Several processes and catalysts isomerize these ester compounds, elongating the chains to become more like hydrocarbons, leaving water and glycerine by-products.
U.S. regulations dictate that suppliers store diesel fuel in yellow containers. By this way, it is feasible to differentiate the fuel from kerosene, stored in blue, and gasoline, in red. In the UK, refiners and distributors store diesel fuel in black containers.
Gas Oils
Gas oil is a type of diesel. Therefore, diesel oil and gas oil do not differ so much in their constituent composition.
The main difference in their application is that diesel is used in vehicles, whereas gas oils are used for non-vehicle applications.
This might find practical applications in the usage by heavy-duty off-road vehicles, including mining trucks and mobile drills; the different operations require highly energy-dense fuels to operate them. Other consumers of gas oil include generators and other industrial machinery.
Changes in regulations thus coined the term “gas oils” in many locations; many governments sought to tax fuel used in vehicles yet did not want to add heavy charges to fuel oils used to heat homes and run generators.
With this approach, authorities in places like the UK developed two gas oil types: red and white.
The former had dye added to it and was permitted only for use in non-private-vehicle applications, while the latter was available to the average motorist at forecourts. This meant the government could tax one version of the fuel at the forecourts while not having any on the other.
Comparing Crude Oil, Natural Gas, Diesel, And Gas Oils
So, let’s get down to it: what are the differences between these compounds and substances?

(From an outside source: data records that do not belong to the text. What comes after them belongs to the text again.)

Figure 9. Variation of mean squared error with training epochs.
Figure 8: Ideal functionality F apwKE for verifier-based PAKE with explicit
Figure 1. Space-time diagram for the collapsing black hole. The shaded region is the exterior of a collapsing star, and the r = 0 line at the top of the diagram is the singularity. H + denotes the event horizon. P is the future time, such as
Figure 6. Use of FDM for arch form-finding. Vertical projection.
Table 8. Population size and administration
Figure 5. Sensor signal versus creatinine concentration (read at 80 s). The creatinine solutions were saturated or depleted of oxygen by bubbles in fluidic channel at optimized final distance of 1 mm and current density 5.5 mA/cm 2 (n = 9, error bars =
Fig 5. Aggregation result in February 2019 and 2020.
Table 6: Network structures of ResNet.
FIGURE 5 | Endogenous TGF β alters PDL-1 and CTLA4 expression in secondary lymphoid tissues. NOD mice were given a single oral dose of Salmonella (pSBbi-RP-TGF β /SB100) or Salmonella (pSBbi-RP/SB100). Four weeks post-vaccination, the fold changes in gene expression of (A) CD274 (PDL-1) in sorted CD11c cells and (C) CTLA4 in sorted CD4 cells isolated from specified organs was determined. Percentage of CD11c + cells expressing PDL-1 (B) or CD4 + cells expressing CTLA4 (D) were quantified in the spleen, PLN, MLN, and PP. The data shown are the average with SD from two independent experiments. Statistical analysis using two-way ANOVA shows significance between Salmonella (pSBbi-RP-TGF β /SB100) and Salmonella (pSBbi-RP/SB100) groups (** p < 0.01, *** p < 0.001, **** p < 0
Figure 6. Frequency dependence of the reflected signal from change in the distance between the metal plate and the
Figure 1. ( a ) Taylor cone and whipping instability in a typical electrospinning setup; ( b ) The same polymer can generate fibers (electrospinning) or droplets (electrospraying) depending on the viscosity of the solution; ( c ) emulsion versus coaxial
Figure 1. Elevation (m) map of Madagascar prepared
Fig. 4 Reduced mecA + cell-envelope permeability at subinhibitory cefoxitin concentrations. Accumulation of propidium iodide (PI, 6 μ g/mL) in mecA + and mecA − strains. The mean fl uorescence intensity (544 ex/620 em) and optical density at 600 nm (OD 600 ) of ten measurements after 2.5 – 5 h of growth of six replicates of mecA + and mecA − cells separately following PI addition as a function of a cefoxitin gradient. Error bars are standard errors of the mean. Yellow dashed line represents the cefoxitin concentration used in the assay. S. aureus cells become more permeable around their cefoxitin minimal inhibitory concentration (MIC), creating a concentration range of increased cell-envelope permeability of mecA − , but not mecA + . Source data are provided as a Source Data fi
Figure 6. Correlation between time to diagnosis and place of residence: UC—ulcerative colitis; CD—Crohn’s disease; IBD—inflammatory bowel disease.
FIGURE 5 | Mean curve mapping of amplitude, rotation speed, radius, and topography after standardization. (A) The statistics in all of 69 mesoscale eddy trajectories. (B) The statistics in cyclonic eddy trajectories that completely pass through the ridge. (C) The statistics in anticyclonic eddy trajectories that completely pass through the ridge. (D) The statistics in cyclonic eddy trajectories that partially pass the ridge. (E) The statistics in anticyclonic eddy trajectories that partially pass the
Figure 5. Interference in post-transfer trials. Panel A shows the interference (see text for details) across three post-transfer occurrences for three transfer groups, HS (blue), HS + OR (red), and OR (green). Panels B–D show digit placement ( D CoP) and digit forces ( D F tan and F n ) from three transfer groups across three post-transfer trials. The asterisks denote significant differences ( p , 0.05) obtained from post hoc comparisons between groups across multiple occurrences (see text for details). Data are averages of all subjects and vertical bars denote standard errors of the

Table of the differences between crude oil, natural gas, diesel, and gas oils
| Crude oil | Natural Gas | Diesel | Gas Oils | |
| How does it look? | Natural substances with a full spectrum of hydrocarbons of varying lengths and weights | Hydrocarbon molecules that are gaseous at regular pressures and temperatures | Heavier hydrocarbons with between 9 and 26 carbon atoms in their central chains | Heavier hydrocarbons and more viscous than conventional petroleum and (sometimes) diesel |
| What’s it for? | None before refining | Heating, cooking, water heating, air conditioning, electricity generation | Standby generators in hospitals, trucks, and vans, farm equipment, oil heaters | Fuel for off-road vehicles, heavy equipment, machinery, rail transport, farm equipment, etc. |
| Where does it come from? | Natural bedrock, including limestone and shale | Natural bedrock, including shale and sedimentary formations | Distillate of crude oil, heavier fraction | Distillate of crude oil, heavier fraction |
| What temperature does it boil? | Massive variation depending on fractions present (from 40°C to 500°C+) | At least -161°C for conventional LNG | Between 150°C and 350°C | 200°C to 380°C |
| What are the environmental problems? | Can result in natural gas flaring (releasing CO2), and spillages | Can produce methane leaks that worsen global warming (more than CO2) | Releases dangerous nitrous oxide particulate matter when burnt | Emits CO2 and additional pollutants, even when burned efficiently |
| What processing does it require? | Requires considerable refining, including fractionation and standardization | Requires purification to remove unwanted compounds, like sulfur | Required to perform to emissions standards in many Western countries | Requires special processing to meet application-specific requirements |
You can see the most significant differences between oil and natural gas because one is a liquid at sea level temperatures and pressures, while the other isn’t. Diesel and gas oils are more similar, with the main difference being the words people choose to use: diesel for vehicles, and gas oils for most other applications.
Conclusion
So, what have we learned from all this? Ultimately, we’ve seen that studying the difference between crude oil, natural gas, diesel, and gas oils isn’t straightforward. Some are natural raw materials (natural gas and crude), while others are refined products. The former aren’t usable by themselves by our industrial civilization, but the latter are.